The supposed harmony was first broken by the Ribbentrop-Molotov Pact, which turned Poland into a political pawn of the Nazis and the Soviets. Russian occupation brought underlying antisemitism to the surface. The Poles felt that they were under siege, suddenly dominated by a power that they suspected was working in concert with an internal enemy. Gross’s suggestion of a link between the destruction of an anti-Soviet group in 1940 and the pogrom in 1941 implies that the latter may have been an act of revenge, as well as an attempt by the non-Jewish Poles to purge a perceived nefarious influence.
The Poles made the Jews their scapegoats for Soviet infiltration, though there was plenty of complicity with communism among the non-Jewish populace. It was likely easier for the Poles to express anger toward the Jews rather than directly toward the enemy Soviets, due to their fear of retribution.
The Nazi invasion was, therefore, an opportunity to form an alliance with a common Soviet enemy. Some also felt safer expressing their antisemitic hatred under Nazi occupation. The explicit outburst of antisemitism indicates that many people kept their prejudices secret until an authoritative power emerged that allowed them to express their true feelings toward certain groups.
The non-Jewish Poles’ reception of the Nazis contrasted with the Jews’ supposed reception of the Soviets. The latter story was largely composed of false rumors. There was far less mirth among the Jews about Russian invasion than there was among the Gentiles about the invasion of the Wehrmacht.

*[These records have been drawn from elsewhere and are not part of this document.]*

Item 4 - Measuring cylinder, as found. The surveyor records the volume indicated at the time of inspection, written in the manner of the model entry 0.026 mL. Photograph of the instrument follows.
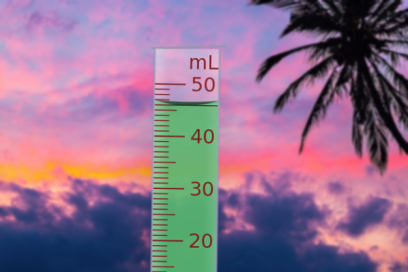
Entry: 46 mL
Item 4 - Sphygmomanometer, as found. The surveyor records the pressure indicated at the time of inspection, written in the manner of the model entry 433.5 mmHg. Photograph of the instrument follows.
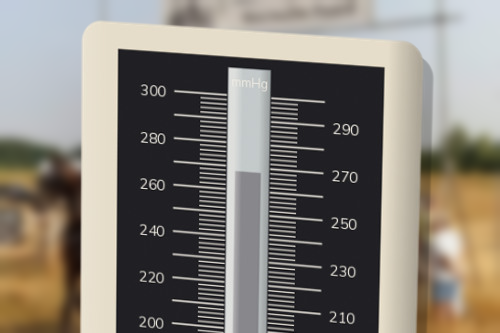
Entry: 268 mmHg
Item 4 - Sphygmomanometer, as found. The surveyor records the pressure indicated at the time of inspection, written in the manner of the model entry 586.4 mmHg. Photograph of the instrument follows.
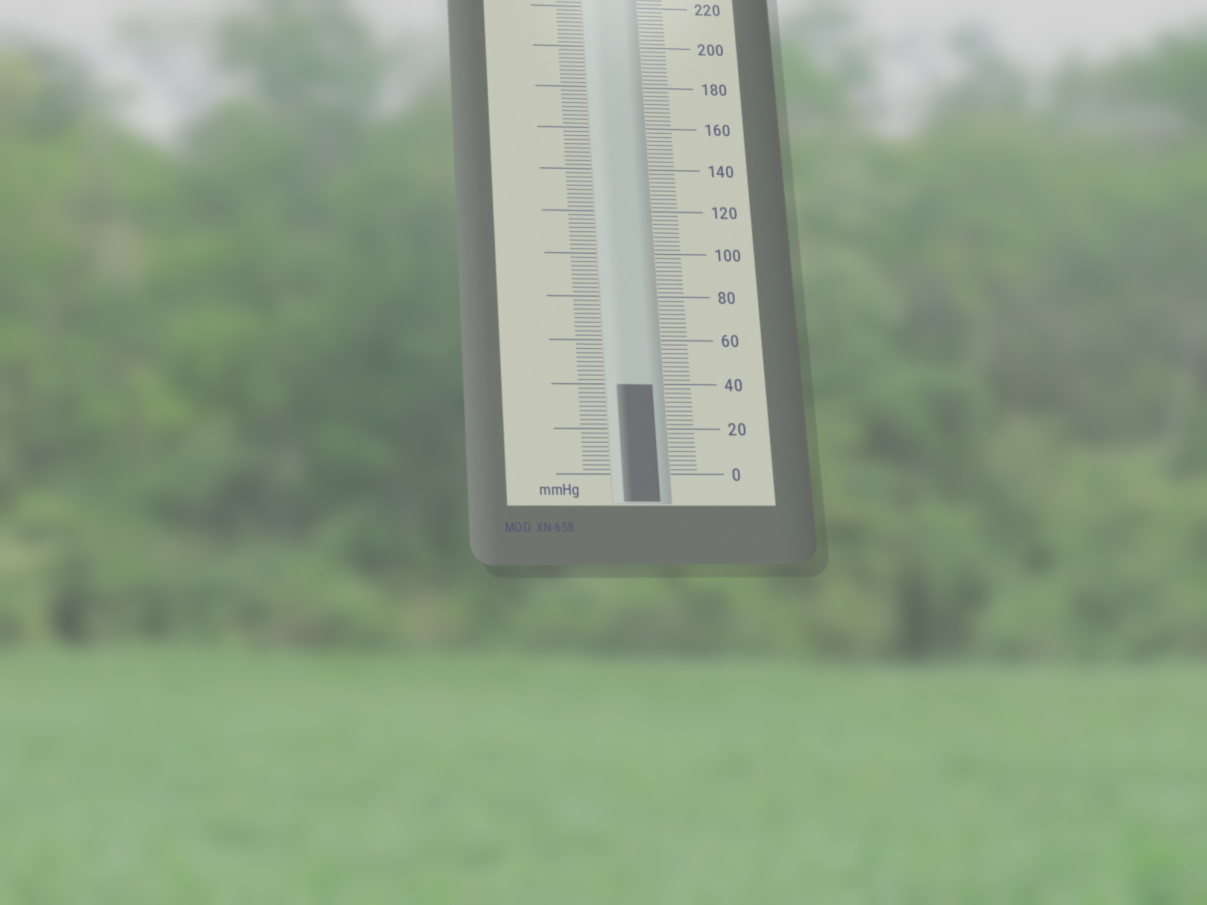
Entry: 40 mmHg
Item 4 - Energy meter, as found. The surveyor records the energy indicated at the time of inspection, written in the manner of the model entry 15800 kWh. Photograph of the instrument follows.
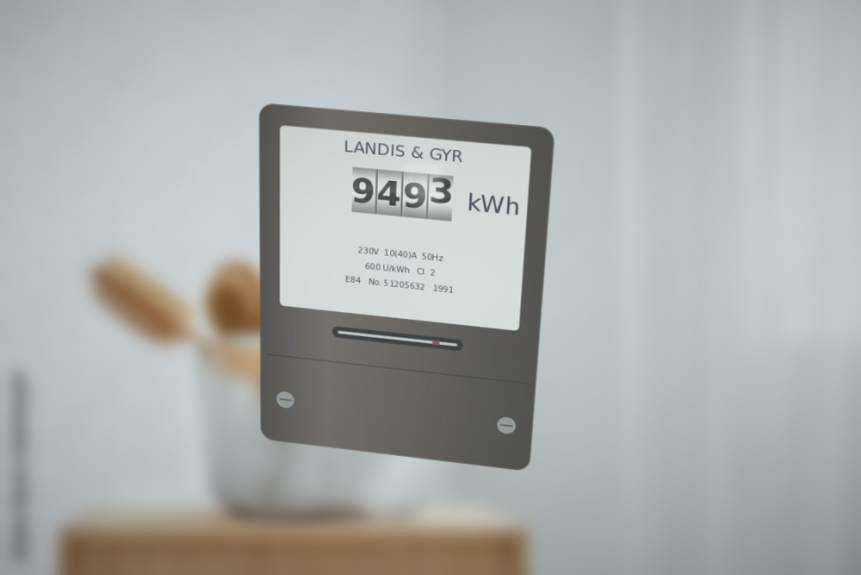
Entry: 9493 kWh
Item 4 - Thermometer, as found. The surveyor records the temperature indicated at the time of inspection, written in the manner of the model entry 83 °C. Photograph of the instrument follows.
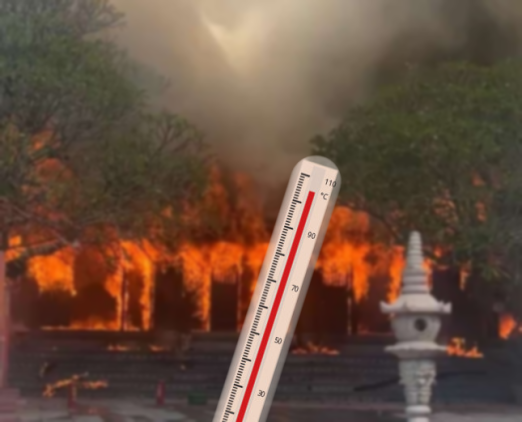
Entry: 105 °C
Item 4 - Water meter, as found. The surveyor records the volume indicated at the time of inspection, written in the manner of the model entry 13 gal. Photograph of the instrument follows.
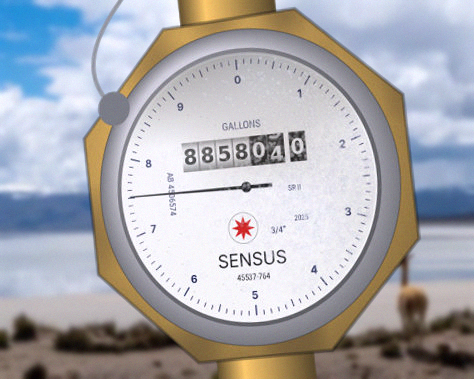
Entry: 8858037.5 gal
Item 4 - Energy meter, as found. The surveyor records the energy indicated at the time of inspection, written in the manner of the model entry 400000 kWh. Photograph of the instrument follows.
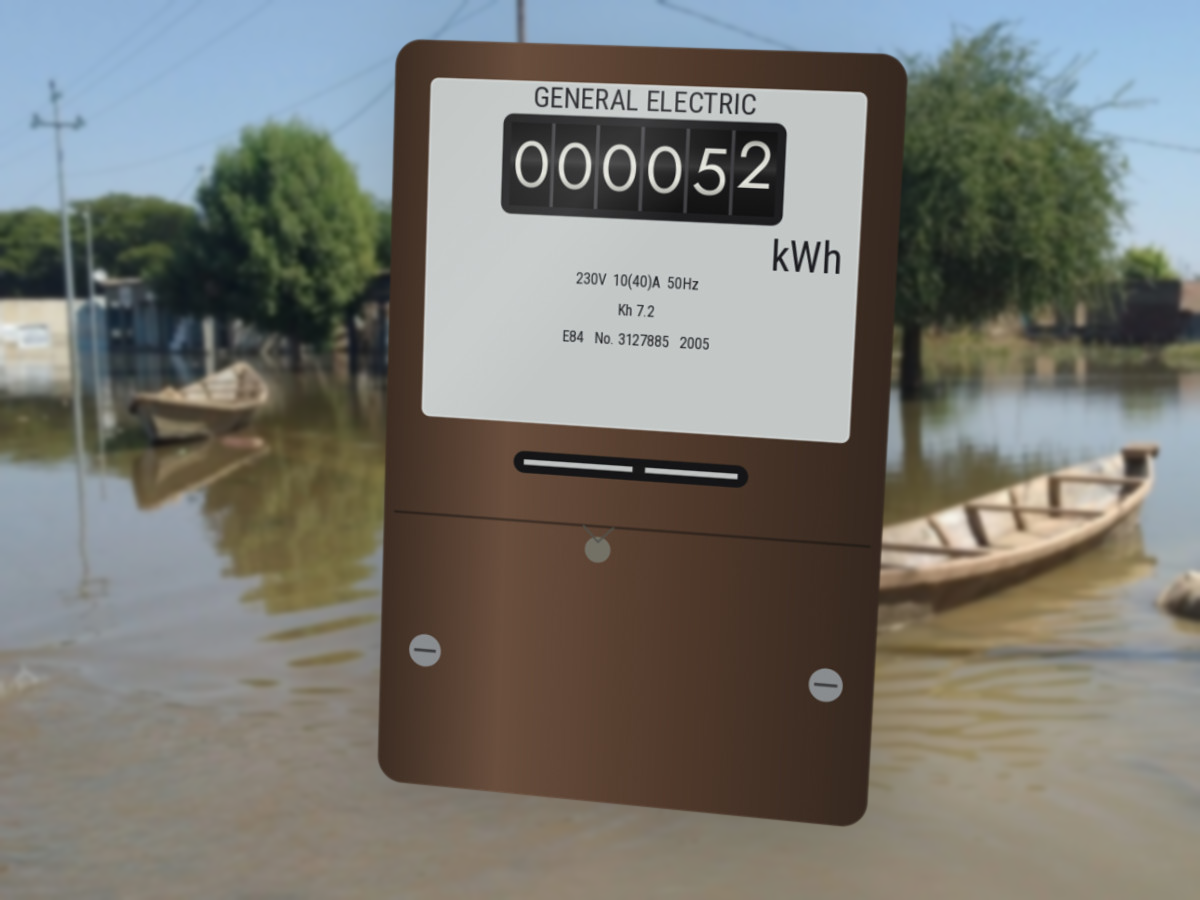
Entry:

The campaign of dehumanization preceded actual violence against Jews, who were equated with vermin and derided for their beliefs and practices—hence the practice of public humiliations, such as lessons in manners. During these episodes, the Jews had no protection from any authorities and were vulnerable to exploitation by criminals. Ironically, both the Catholic bishop of Lomza and mobster Wolf Szlepen offered protection to the Jews under false pretenses. The plundering that Gross explains in greater depth in a later chapter occurred at all echelons of Polish society.